Not sure if this belongs in repair or here, but recently I obtained a second Agilent 54831M scope.

Long story short, it was working, and I disassembled it to replace an encoder, and, while at it, fan upgrade on the AC/DC along with planning to replace the hard drive with a SSD in the near future.

After reassembling the unit, I couldn't get the unit to power at all. Assuming I forgot to connect a connector or crushed a wire, I removed the AC/DC supply to look for pinched wires. As expected, nothing is pinched, so I began disconnecting (assumed) unnecessary connectors to simplify the problem.

From what I'm seeing, disconnecting a five pin connector on the AC/DC seems to get the unit to power. This connector is marked: INH+, INH-, +5v AUX, DC OK, and AUX RTN.

Doing some research, INH is 'inhibit', but I'm uncertain what this means. Since it lists DC OK and AUX return, I'm assuming under normal conditions it's getting some sort of feedback that things are okay and to power the unit.

Also, if I measure the +5v AUX with this connector connected (and the unit doesn't power), I measure 5v. With it disconnected, and the unit powered, it measures a decreasing voltage (maybe 2 or 3 volts).

Now for some confusion: first off, the power button isn't working (but was when the unit was working prior to disassembling it). When the unit powers (with this five-pin connector disconnected), it powers immediately after inserting the power cable (fans come on) but doesn't actually boot; including the motherboard doesn't beep. After wiggling some wires around the fan control board, suddenly the unit booted normally (but still turned on by way of connecting power and the power button didn't do anything), the motherboard beeped, and I got a display. I recycled power several times and the unit worked every time (except the power button still didn't control anything nor did it light).

+++

GIVEN INSTRUCTION A
Transcribe the listing below, which names each living thing from kingdom onward, line for line. Leave the pictures out of your copy.

+++

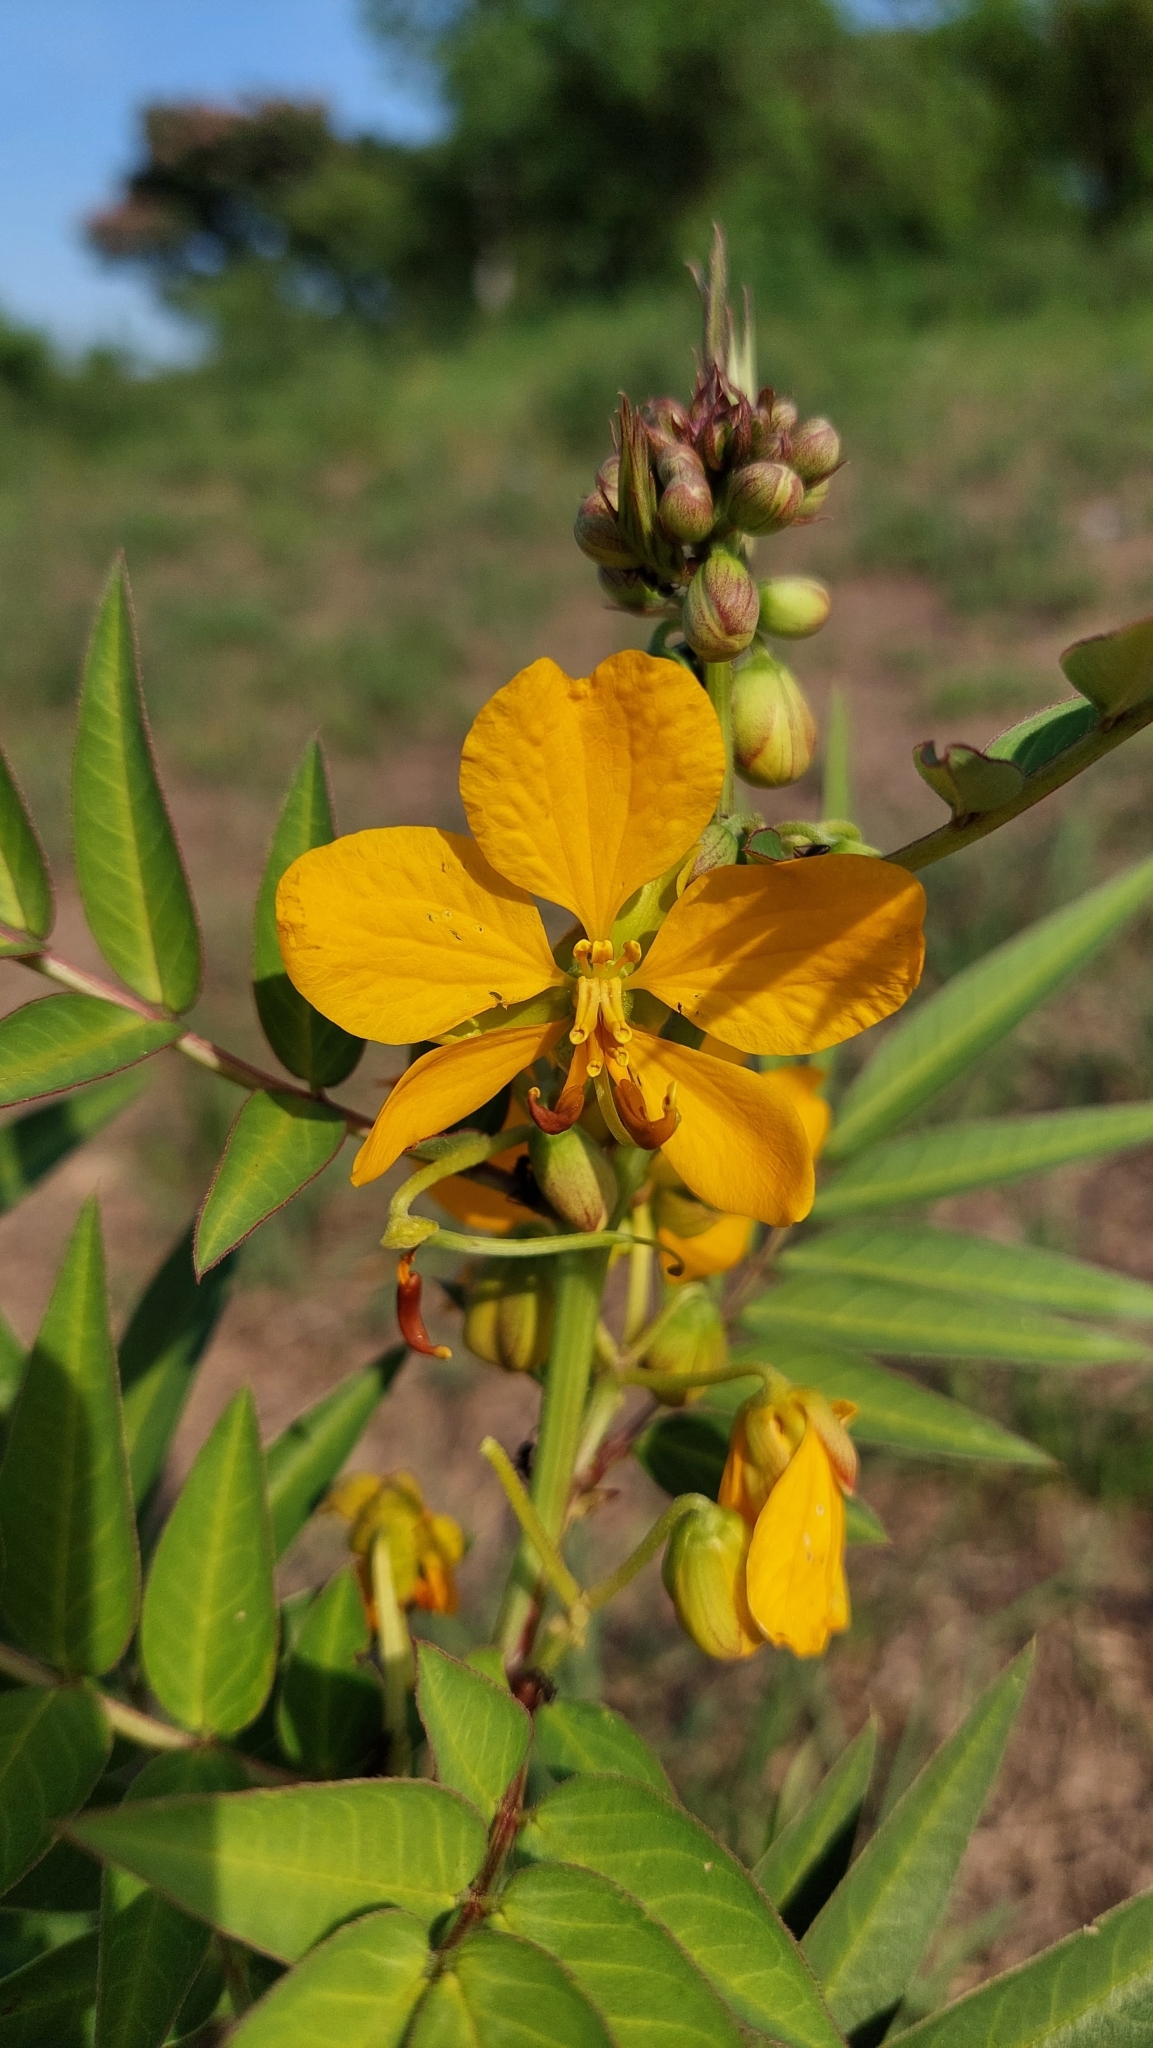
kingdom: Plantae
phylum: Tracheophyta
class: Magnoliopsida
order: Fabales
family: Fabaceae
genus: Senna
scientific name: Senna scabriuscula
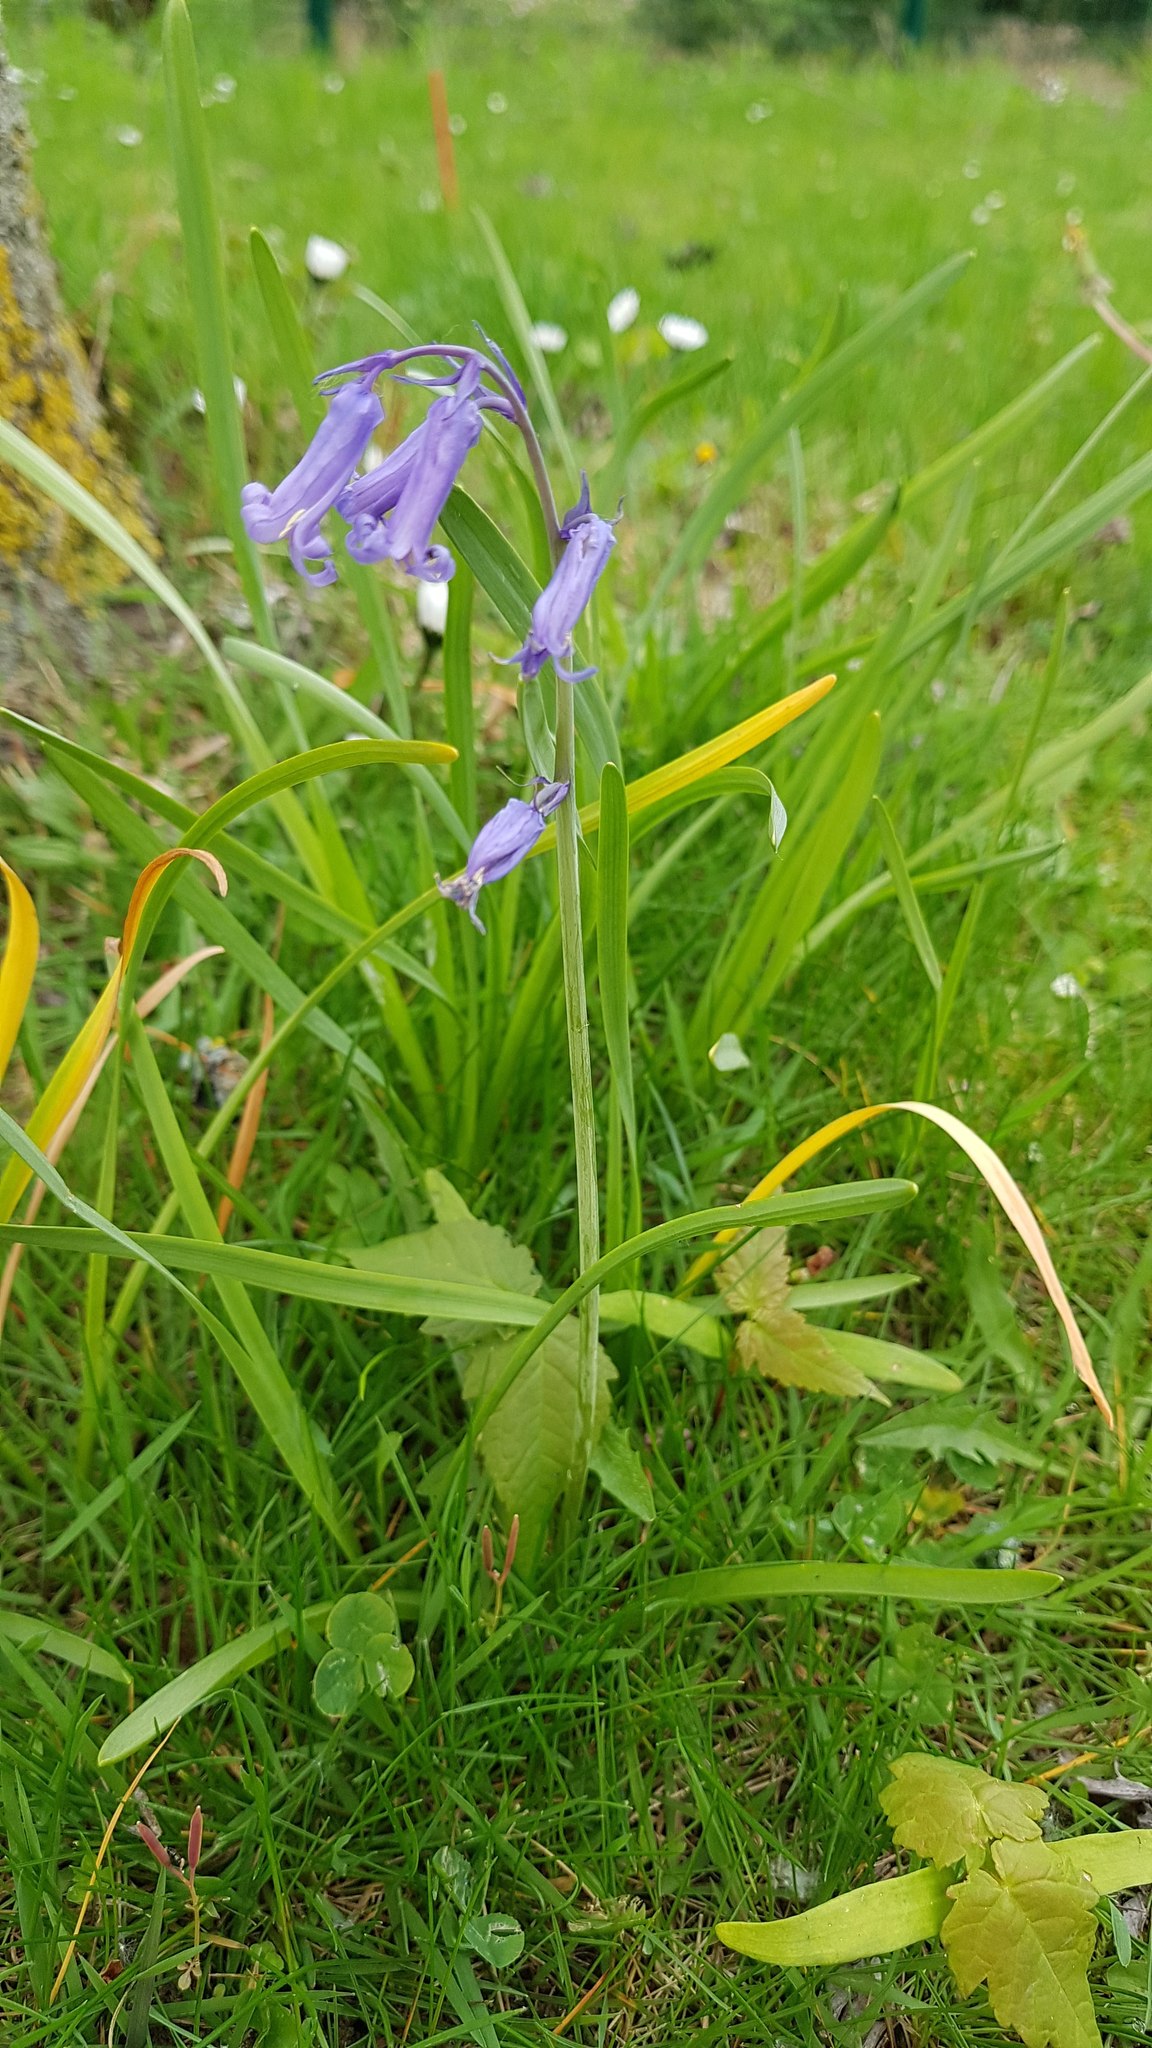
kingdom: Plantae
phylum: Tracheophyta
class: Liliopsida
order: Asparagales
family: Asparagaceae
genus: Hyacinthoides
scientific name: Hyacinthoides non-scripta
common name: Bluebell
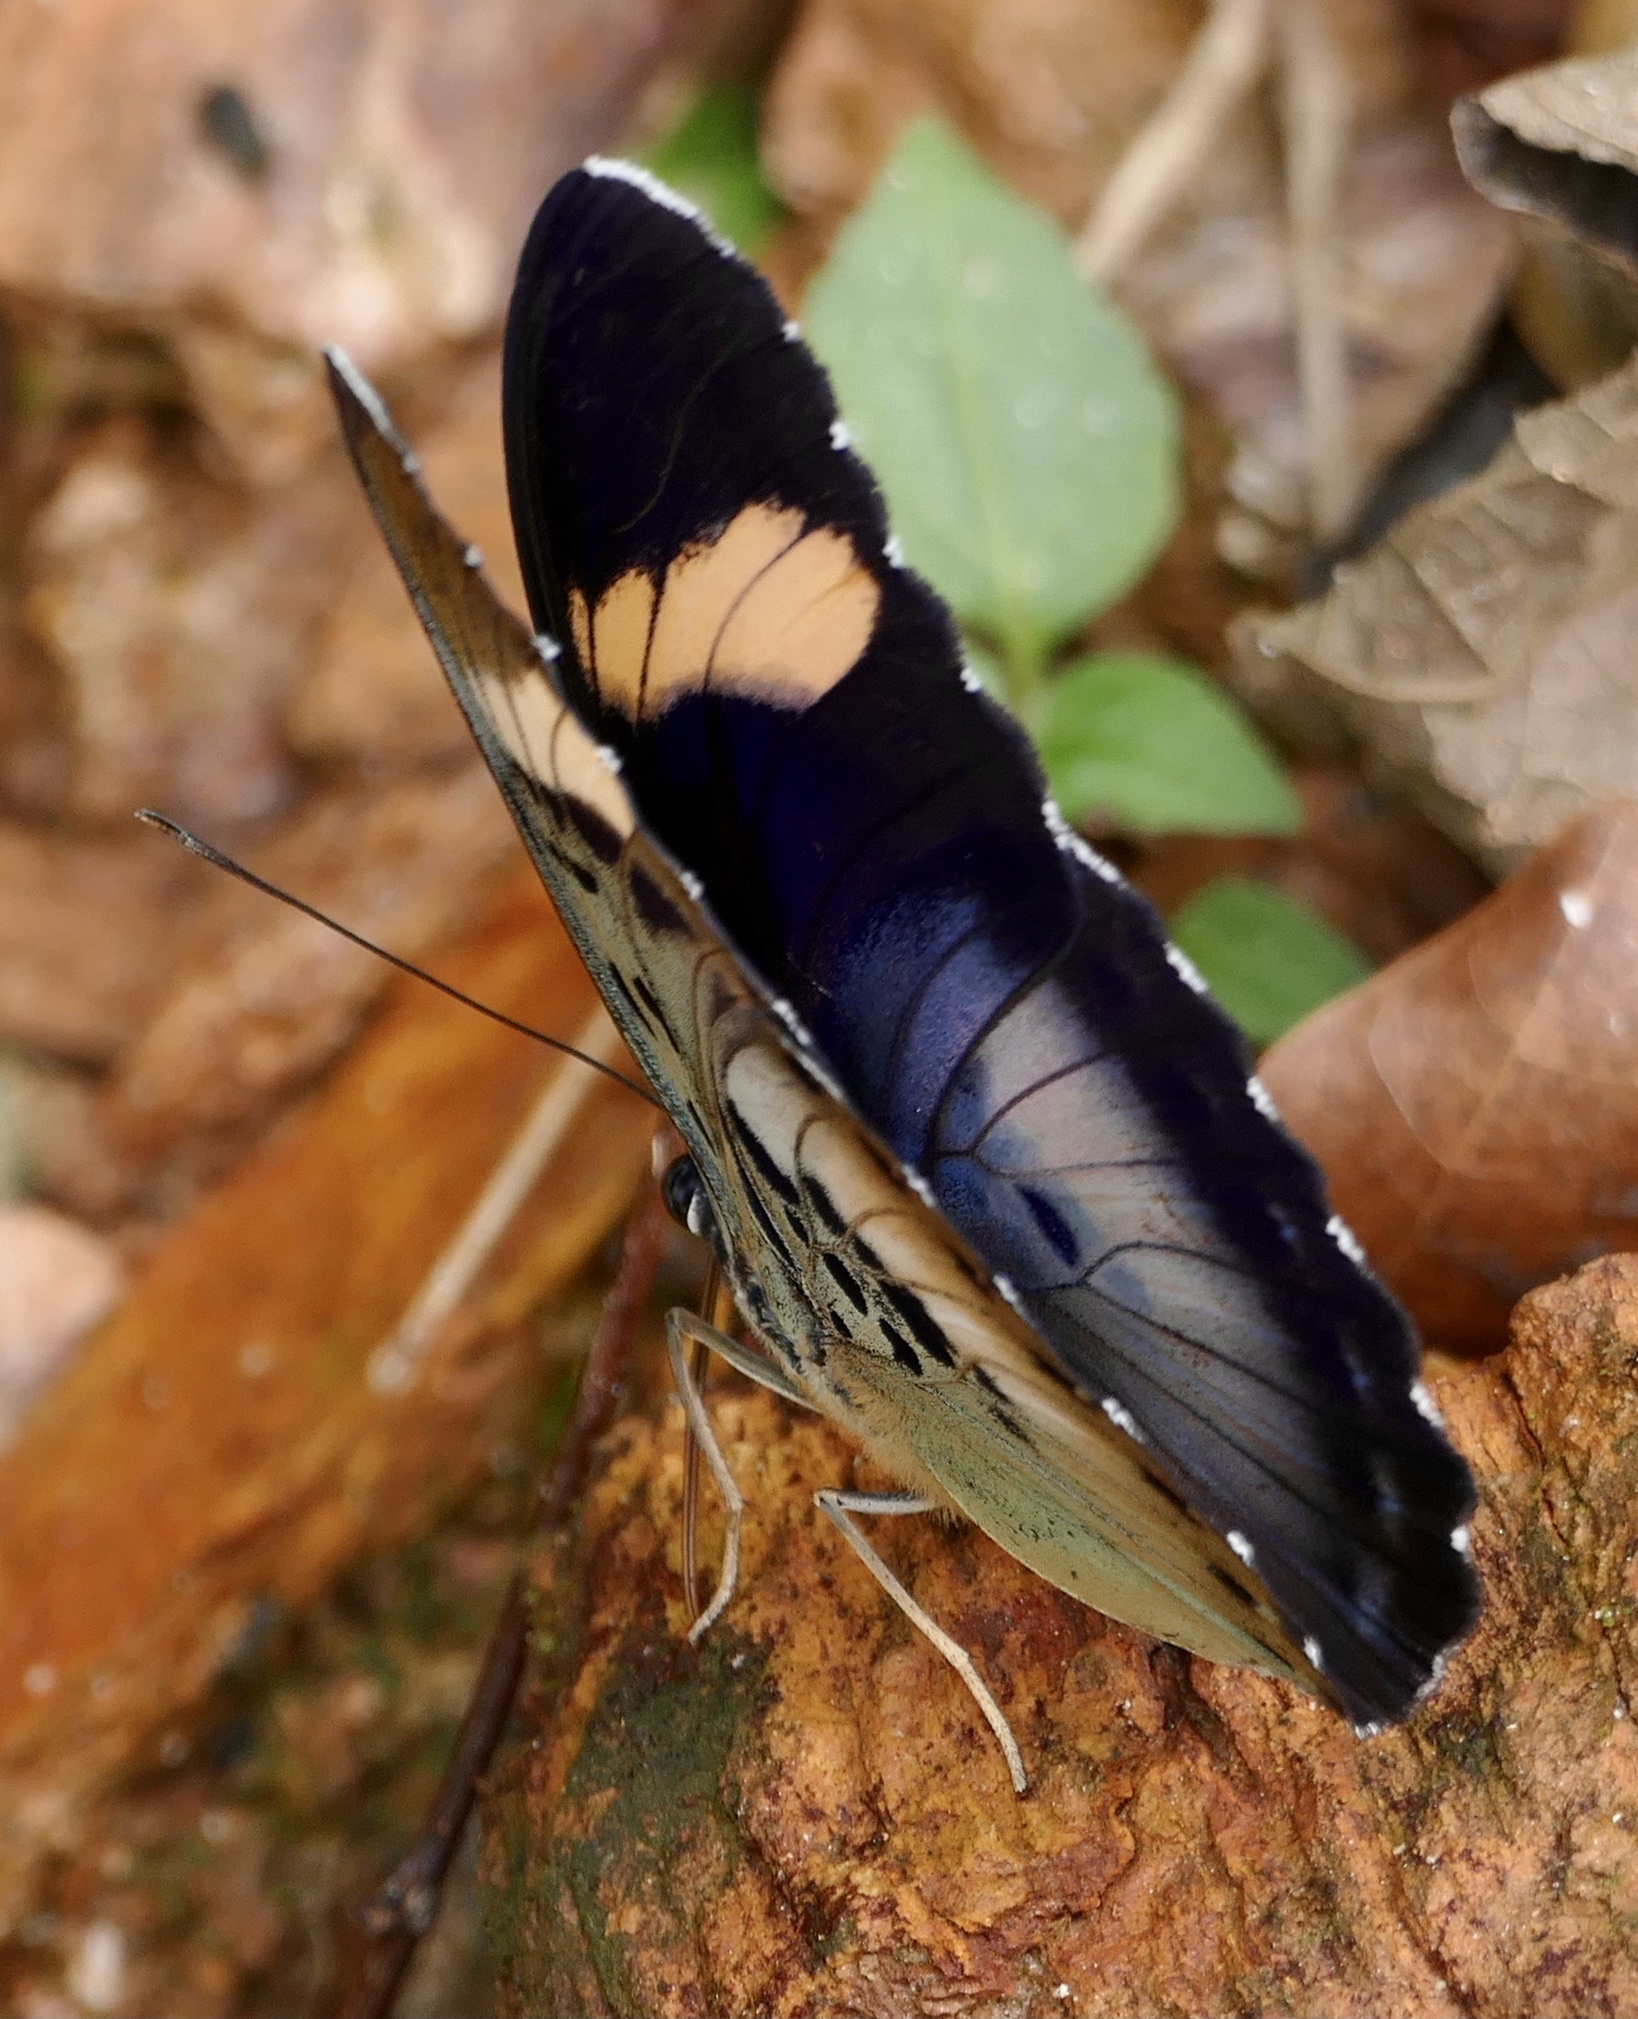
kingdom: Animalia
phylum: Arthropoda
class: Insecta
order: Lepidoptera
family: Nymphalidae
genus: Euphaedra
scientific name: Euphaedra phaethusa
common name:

+++

GIVEN INSTRUCTION B
Restate the text above about the Agilent 54831M scope word for word, from beginning to end.

EXERCISE SOLUTION A
kingdom: Plantae
phylum: Tracheophyta
class: Magnoliopsida
order: Fabales
family: Fabaceae
genus: Senna
scientific name: Senna scabriuscula
kingdom: Plantae
phylum: Tracheophyta
class: Liliopsida
order: Asparagales
family: Asparagaceae
genus: Hyacinthoides
scientific name: Hyacinthoides non-scripta
common name: Bluebell
kingdom: Animalia
phylum: Arthropoda
class: Insecta
order: Lepidoptera
family: Nymphalidae
genus: Euphaedra
scientific name: Euphaedra phaethusa
common name:

EXERCISE SOLUTION B
Not sure if this belongs in repair or here, but recently I obtained a second Agilent 54831M scope.

Long story short, it was working, and I disassembled it to replace an encoder, and, while at it, fan upgrade on the AC/DC along with planning to replace the hard drive with a SSD in the near future.

After reassembling the unit, I couldn't get the unit to power at all. Assuming I forgot to connect a connector or crushed a wire, I removed the AC/DC supply to look for pinched wires. As expected, nothing is pinched, so I began disconnecting (assumed) unnecessary connectors to simplify the problem.

From what I'm seeing, disconnecting a five pin connector on the AC/DC seems to get the unit to power. This connector is marked: INH+, INH-, +5v AUX, DC OK, and AUX RTN.

Doing some research, INH is 'inhibit', but I'm uncertain what this means. Since it lists DC OK and AUX return, I'm assuming under normal conditions it's getting some sort of feedback that things are okay and to power the unit.

Also, if I measure the +5v AUX with this connector connected (and the unit doesn't power), I measure 5v. With it disconnected, and the unit powered, it measures a decreasing voltage (maybe 2 or 3 volts).

Now for some confusion: first off, the power button isn't working (but was when the unit was working prior to disassembling it). When the unit powers (with this five-pin connector disconnected), it powers immediately after inserting the power cable (fans come on) but doesn't actually boot; including the motherboard doesn't beep. After wiggling some wires around the fan control board, suddenly the unit booted normally (but still turned on by way of connecting power and the power button didn't do anything), the motherboard beeped, and I got a display. I recycled power several times and the unit worked every time (except the power button still didn't control anything nor did it light).